6. Une nuit plus calme
Le temps passa. Les moments où Simon se sentit en insécurité devinrent moins fréquents. Parfois il restait distrait, regardant un rayon de lumière ou imaginant des trains imaginaires, mais il savait maintenant reconnaître quand quelque chose le mettait mal à l'aise. Il le disait, il demandait de l'aide, et ses amis étaient là.
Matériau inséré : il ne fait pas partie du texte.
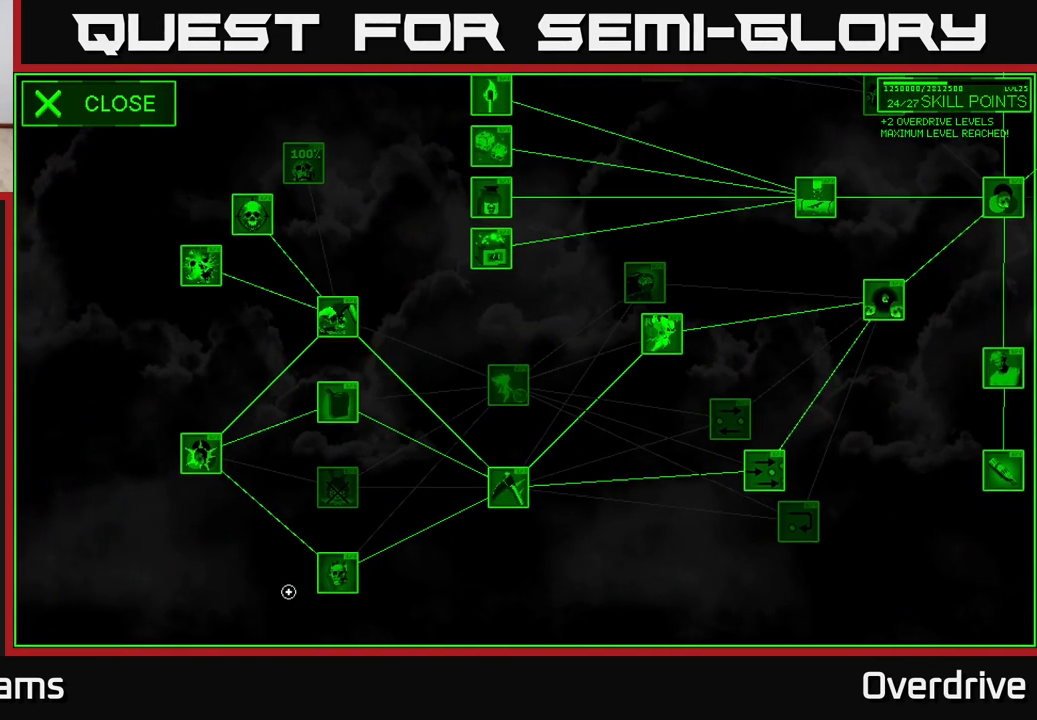
{"buttons": [], "left_stick": "up", "right_stick": "center", "events": []}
Un soir, avant de s'endormir, Simon repensa à tout : la bibliothèque, le carnet, le signe discret, la patience de ses amis, la voix douce de la bibliothécaire et l'écoute de sa mère. Il comprit que demander de l'aide n'était pas une faiblesse, mais une façon d'être courageux. Il nota une dernière chose dans son carnet : "Je peux me tourner vers quelqu'un."
Il ferma les yeux avec un sourire tranquille. Savoir qu'on n'est pas seul rend la nuit plus douce. Et quand on a des amis qui écoutent, des témoins qui agissent et des adultes qui aident, les moqueries perdent leur pouvoir. Simon s'endormit, le cœur un peu plus léger, prêt à rêver encore — mais cette fois, en sachant qu'il pouvait toujours revenir vers la réalité pour trouver de l'aide et de la patience.